→ **Task instructions**: Set each line of the records down again exactly, please.

[Collected data]
============

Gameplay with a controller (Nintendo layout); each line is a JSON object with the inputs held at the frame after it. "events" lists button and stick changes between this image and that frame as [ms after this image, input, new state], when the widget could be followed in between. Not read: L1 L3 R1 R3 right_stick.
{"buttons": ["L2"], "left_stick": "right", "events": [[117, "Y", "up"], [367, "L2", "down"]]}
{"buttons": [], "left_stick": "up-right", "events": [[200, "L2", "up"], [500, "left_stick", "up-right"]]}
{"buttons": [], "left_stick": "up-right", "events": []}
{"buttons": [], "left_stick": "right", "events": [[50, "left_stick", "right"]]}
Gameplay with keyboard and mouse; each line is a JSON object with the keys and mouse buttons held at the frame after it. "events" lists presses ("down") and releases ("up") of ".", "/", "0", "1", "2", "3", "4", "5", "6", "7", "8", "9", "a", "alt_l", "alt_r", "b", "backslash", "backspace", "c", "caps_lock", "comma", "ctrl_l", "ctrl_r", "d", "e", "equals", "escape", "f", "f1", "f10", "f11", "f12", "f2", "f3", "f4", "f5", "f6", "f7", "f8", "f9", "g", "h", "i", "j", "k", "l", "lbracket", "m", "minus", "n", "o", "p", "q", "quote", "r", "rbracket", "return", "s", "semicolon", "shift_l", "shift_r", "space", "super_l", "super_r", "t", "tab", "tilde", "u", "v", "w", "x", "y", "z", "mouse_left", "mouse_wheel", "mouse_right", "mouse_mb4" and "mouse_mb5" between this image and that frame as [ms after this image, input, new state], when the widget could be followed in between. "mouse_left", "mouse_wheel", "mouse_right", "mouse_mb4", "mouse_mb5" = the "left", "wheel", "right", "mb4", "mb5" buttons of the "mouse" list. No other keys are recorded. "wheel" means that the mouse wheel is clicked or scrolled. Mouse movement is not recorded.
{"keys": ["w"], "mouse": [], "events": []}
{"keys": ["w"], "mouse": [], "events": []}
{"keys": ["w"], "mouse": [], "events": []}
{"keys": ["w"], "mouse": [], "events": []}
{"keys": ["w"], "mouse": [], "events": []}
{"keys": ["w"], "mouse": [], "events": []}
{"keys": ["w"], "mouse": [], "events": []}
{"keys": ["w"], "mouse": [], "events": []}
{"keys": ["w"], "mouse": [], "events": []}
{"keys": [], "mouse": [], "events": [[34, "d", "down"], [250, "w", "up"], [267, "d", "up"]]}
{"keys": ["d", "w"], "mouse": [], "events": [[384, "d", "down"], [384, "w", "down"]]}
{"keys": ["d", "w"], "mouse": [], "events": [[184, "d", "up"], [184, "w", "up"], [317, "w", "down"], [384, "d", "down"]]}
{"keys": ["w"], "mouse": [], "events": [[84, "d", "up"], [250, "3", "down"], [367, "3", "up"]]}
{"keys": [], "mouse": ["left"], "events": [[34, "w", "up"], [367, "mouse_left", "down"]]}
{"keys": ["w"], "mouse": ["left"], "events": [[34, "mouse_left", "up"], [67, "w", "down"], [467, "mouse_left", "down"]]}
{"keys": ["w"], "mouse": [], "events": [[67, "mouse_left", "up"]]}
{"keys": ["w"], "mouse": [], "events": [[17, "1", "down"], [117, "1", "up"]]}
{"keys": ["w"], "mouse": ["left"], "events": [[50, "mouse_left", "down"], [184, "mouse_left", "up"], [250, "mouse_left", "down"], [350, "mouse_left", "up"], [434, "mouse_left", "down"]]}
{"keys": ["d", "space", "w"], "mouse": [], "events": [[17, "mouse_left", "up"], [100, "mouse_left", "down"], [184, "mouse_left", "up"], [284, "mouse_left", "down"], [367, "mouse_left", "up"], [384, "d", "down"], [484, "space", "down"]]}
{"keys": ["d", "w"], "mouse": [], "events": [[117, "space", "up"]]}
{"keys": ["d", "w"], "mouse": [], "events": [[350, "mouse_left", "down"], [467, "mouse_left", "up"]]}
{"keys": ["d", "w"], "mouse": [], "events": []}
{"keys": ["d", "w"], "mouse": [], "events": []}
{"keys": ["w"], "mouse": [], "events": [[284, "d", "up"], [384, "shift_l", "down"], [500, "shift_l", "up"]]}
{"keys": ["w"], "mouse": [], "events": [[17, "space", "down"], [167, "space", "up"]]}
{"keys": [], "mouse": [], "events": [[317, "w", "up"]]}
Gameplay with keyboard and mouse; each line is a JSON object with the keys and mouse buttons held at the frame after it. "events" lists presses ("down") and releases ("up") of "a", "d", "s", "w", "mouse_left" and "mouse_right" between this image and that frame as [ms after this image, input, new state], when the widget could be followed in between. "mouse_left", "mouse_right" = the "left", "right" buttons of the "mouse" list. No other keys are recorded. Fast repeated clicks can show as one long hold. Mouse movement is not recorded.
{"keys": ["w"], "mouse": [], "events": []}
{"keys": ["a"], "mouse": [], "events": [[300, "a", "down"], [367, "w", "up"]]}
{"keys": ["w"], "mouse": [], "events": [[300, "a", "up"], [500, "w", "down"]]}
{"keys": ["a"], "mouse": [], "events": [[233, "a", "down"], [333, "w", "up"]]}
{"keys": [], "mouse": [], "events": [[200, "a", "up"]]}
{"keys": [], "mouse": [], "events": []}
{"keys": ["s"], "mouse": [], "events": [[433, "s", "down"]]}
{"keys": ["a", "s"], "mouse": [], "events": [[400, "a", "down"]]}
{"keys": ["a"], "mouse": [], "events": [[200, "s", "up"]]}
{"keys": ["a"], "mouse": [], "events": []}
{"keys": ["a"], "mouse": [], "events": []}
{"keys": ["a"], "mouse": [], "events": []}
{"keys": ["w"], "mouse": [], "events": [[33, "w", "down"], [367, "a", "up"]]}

============

→ **Reply to the exercise**:
Gameplay with a controller (Nintendo layout); each line is a JSON object with the inputs held at the frame after it. "events" lists button and stick changes between this image and that frame as [ms after this image, input, new state], when the widget could be followed in between. Not read: L1 L3 R1 R3 right_stick.
{"buttons": ["L2"], "left_stick": "right", "events": [[117, "Y", "up"], [367, "L2", "down"]]}
{"buttons": [], "left_stick": "up-right", "events": [[200, "L2", "up"], [500, "left_stick", "up-right"]]}
{"buttons": [], "left_stick": "up-right", "events": []}
{"buttons": [], "left_stick": "right", "events": [[50, "left_stick", "right"]]}
Gameplay with keyboard and mouse; each line is a JSON object with the keys and mouse buttons held at the frame after it. "events" lists presses ("down") and releases ("up") of ".", "/", "0", "1", "2", "3", "4", "5", "6", "7", "8", "9", "a", "alt_l", "alt_r", "b", "backslash", "backspace", "c", "caps_lock", "comma", "ctrl_l", "ctrl_r", "d", "e", "equals", "escape", "f", "f1", "f10", "f11", "f12", "f2", "f3", "f4", "f5", "f6", "f7", "f8", "f9", "g", "h", "i", "j", "k", "l", "lbracket", "m", "minus", "n", "o", "p", "q", "quote", "r", "rbracket", "return", "s", "semicolon", "shift_l", "shift_r", "space", "super_l", "super_r", "t", "tab", "tilde", "u", "v", "w", "x", "y", "z", "mouse_left", "mouse_wheel", "mouse_right", "mouse_mb4" and "mouse_mb5" between this image and that frame as [ms after this image, input, new state], when the widget could be followed in between. "mouse_left", "mouse_wheel", "mouse_right", "mouse_mb4", "mouse_mb5" = the "left", "wheel", "right", "mb4", "mb5" buttons of the "mouse" list. No other keys are recorded. "wheel" means that the mouse wheel is clicked or scrolled. Mouse movement is not recorded.
{"keys": ["w"], "mouse": [], "events": []}
{"keys": ["w"], "mouse": [], "events": []}
{"keys": ["w"], "mouse": [], "events": []}
{"keys": ["w"], "mouse": [], "events": []}
{"keys": ["w"], "mouse": [], "events": []}
{"keys": ["w"], "mouse": [], "events": []}
{"keys": ["w"], "mouse": [], "events": []}
{"keys": ["w"], "mouse": [], "events": []}
{"keys": ["w"], "mouse": [], "events": []}
{"keys": [], "mouse": [], "events": [[34, "d", "down"], [250, "w", "up"], [267, "d", "up"]]}
{"keys": ["d", "w"], "mouse": [], "events": [[384, "d", "down"], [384, "w", "down"]]}
{"keys": ["d", "w"], "mouse": [], "events": [[184, "d", "up"], [184, "w", "up"], [317, "w", "down"], [384, "d", "down"]]}
{"keys": ["w"], "mouse": [], "events": [[84, "d", "up"], [250, "3", "down"], [367, "3", "up"]]}
{"keys": [], "mouse": ["left"], "events": [[34, "w", "up"], [367, "mouse_left", "down"]]}
{"keys": ["w"], "mouse": ["left"], "events": [[34, "mouse_left", "up"], [67, "w", "down"], [467, "mouse_left", "down"]]}
{"keys": ["w"], "mouse": [], "events": [[67, "mouse_left", "up"]]}
{"keys": ["w"], "mouse": [], "events": [[17, "1", "down"], [117, "1", "up"]]}
{"keys": ["w"], "mouse": ["left"], "events": [[50, "mouse_left", "down"], [184, "mouse_left", "up"], [250, "mouse_left", "down"], [350, "mouse_left", "up"], [434, "mouse_left", "down"]]}
{"keys": ["d", "space", "w"], "mouse": [], "events": [[17, "mouse_left", "up"], [100, "mouse_left", "down"], [184, "mouse_left", "up"], [284, "mouse_left", "down"], [367, "mouse_left", "up"], [384, "d", "down"], [484, "space", "down"]]}
{"keys": ["d", "w"], "mouse": [], "events": [[117, "space", "up"]]}
{"keys": ["d", "w"], "mouse": [], "events": [[350, "mouse_left", "down"], [467, "mouse_left", "up"]]}
{"keys": ["d", "w"], "mouse": [], "events": []}
{"keys": ["d", "w"], "mouse": [], "events": []}
{"keys": ["w"], "mouse": [], "events": [[284, "d", "up"], [384, "shift_l", "down"], [500, "shift_l", "up"]]}
{"keys": ["w"], "mouse": [], "events": [[17, "space", "down"], [167, "space", "up"]]}
{"keys": [], "mouse": [], "events": [[317, "w", "up"]]}
Gameplay with keyboard and mouse; each line is a JSON object with the keys and mouse buttons held at the frame after it. "events" lists presses ("down") and releases ("up") of "a", "d", "s", "w", "mouse_left" and "mouse_right" between this image and that frame as [ms after this image, input, new state], when the widget could be followed in between. "mouse_left", "mouse_right" = the "left", "right" buttons of the "mouse" list. No other keys are recorded. Fast repeated clicks can show as one long hold. Mouse movement is not recorded.
{"keys": ["w"], "mouse": [], "events": []}
{"keys": ["a"], "mouse": [], "events": [[300, "a", "down"], [367, "w", "up"]]}
{"keys": ["w"], "mouse": [], "events": [[300, "a", "up"], [500, "w", "down"]]}
{"keys": ["a"], "mouse": [], "events": [[233, "a", "down"], [333, "w", "up"]]}
{"keys": [], "mouse": [], "events": [[200, "a", "up"]]}
{"keys": [], "mouse": [], "events": []}
{"keys": ["s"], "mouse": [], "events": [[433, "s", "down"]]}
{"keys": ["a", "s"], "mouse": [], "events": [[400, "a", "down"]]}
{"keys": ["a"], "mouse": [], "events": [[200, "s", "up"]]}
{"keys": ["a"], "mouse": [], "events": []}
{"keys": ["a"], "mouse": [], "events": []}
{"keys": ["a"], "mouse": [], "events": []}
{"keys": ["w"], "mouse": [], "events": [[33, "w", "down"], [367, "a", "up"]]}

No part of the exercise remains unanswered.